Seperti telah kita ketahui bahwa Indonesia terdiri dari berbagai jenis suku dengan aneka adat istiadat yang berbeda satu sama lain.Suku-suku tersebut ada yang tinggal di pesisir pantai, perkotaan bahkan dipedalaman. Salah satu diantaranya Suku Asmat.
Suku Asmat berada di antara Suku Mappi, Yohukimo dan Jayawijaya di antara berbagai macam suku lainnya yang ada di Pulau Papua. Sebagaimana suku lainnya yang berada di wilayah ini, Suku Asmat ada yang tinggal di daerah pesisir pantai dengan jarak tempuh dari 100 km hingga 300 km, bahkan Suku Asmat yang berada di daerah pedalaman, dikelilingi oleh hutan heterogen yang berisi tanaman rotan, kayu (gaharu) dan umbi-umbian dengan waktu tempuh selama 1 hari 2 malam untuk mencapai daerah pemukiman satu dengan yang lainnya. Sedangkan jarak antara perkampungan dengan kecamatan sekitar 70 km. Dengan kondisi geografis demikian, maka berjalan kaki merupakan satu-satunya cara untuk mencapai daerah perkampungan satu dengan lainnya.

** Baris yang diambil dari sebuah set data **
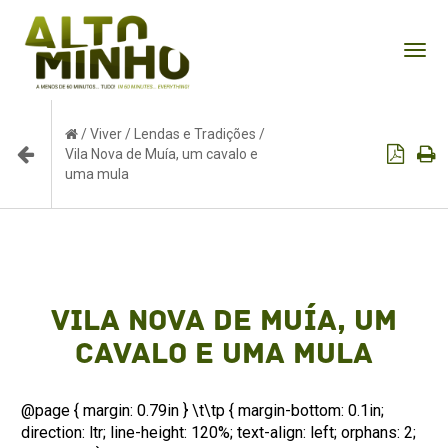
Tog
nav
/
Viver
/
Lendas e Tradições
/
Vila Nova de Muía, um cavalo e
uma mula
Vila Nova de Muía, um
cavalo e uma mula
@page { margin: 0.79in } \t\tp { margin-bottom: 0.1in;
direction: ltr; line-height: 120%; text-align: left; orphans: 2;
...
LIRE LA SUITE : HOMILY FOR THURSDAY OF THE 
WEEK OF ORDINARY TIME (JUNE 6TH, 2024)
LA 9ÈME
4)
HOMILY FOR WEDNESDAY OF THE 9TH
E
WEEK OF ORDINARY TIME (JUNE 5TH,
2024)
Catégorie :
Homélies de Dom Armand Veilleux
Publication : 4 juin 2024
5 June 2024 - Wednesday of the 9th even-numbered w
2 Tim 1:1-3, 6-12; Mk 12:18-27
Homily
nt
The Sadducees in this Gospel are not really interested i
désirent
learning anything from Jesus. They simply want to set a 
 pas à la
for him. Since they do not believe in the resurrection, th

** TUGAS LATIHAN **
1. Tulis ulang baris data mulai dari baris yang memuat "LIRE LA SUITE : HOMILY FOR THURSDAY OF THE" hingga baris yang memuat "for him. Since", kedua ujungnya ikut, menjadi daftar JSON berisi string, satu string untuk setiap baris, tanpa baris kosong.
2. Lanjutkan kutipan tentang Suku Asmat, mulai setelah kalimat terakhirnya.

** JAWABAN LATIHAN **
1.
[
  "LIRE LA SUITE : HOMILY FOR THURSDAY OF THE ",
  "WEEK OF ORDINARY TIME (JUNE 6TH, 2024)",
  "LA 9ÈME",
  "4)",
  "HOMILY FOR WEDNESDAY OF THE 9TH",
  "E",
  "WEEK OF ORDINARY TIME (JUNE 5TH,",
  "2024)",
  "Catégorie :",
  "Homélies de Dom Armand Veilleux",
  "Publication : 4 juin 2024",
  "5 June 2024 - Wednesday of the 9th even-numbered w",
  "2 Tim 1:1-3, 6-12; Mk 12:18-27",
  "Homily",
  "nt",
  "The Sadducees in this Gospel are not really interested i",
  "désirent",
  "learning anything from Jesus. They simply want to set a ",
  " pas à la",
  "for him. Since they do not believe in the resurrection, th"
]

2.
Secara umum, kondisi fisik anggota masyarakat Suku Asmat, berperawakan tegap, hidung mancung dengan warna kulit dan rambut hitam serta kelopak matanya bulat. Disamping itu, Suku Asmat termasuk ke dalam suku Polonesia, yang juga terdapat di New Zealand, Papua Nugini.
Kehidupan Adat Istiadat Suku Asmat
Suku asmat adalah sebuah suku di papua. suku asmat dikenal dengan hasil ukiran kayunya yang unik. populasi suku asmat terbagi dua yaitu mereka yang tinggal di pesisir pantai dan mereka yang tinggal di bagian pedalaman. kedua populasi ini saling berbada satu sama lain dalam hal cara hidup,sturktur sosial dan ritual.populasi pesisir pantai selanjutnya terbagi kedalam dua bagian yaitu suku bisman yang berada di antara sungai sinesty dan sungai nin serta suku simai.
Adat Kebiasaan
Dalam kehidupan masyarakat Suku Asmat, masih banyak kebiasaan yang sangat aneh. Salah satunya, kebiasaan mereka yang sangat mengerikan dan sulit diterima akal sehat, yaitu saat mereka membunuh musuhnya.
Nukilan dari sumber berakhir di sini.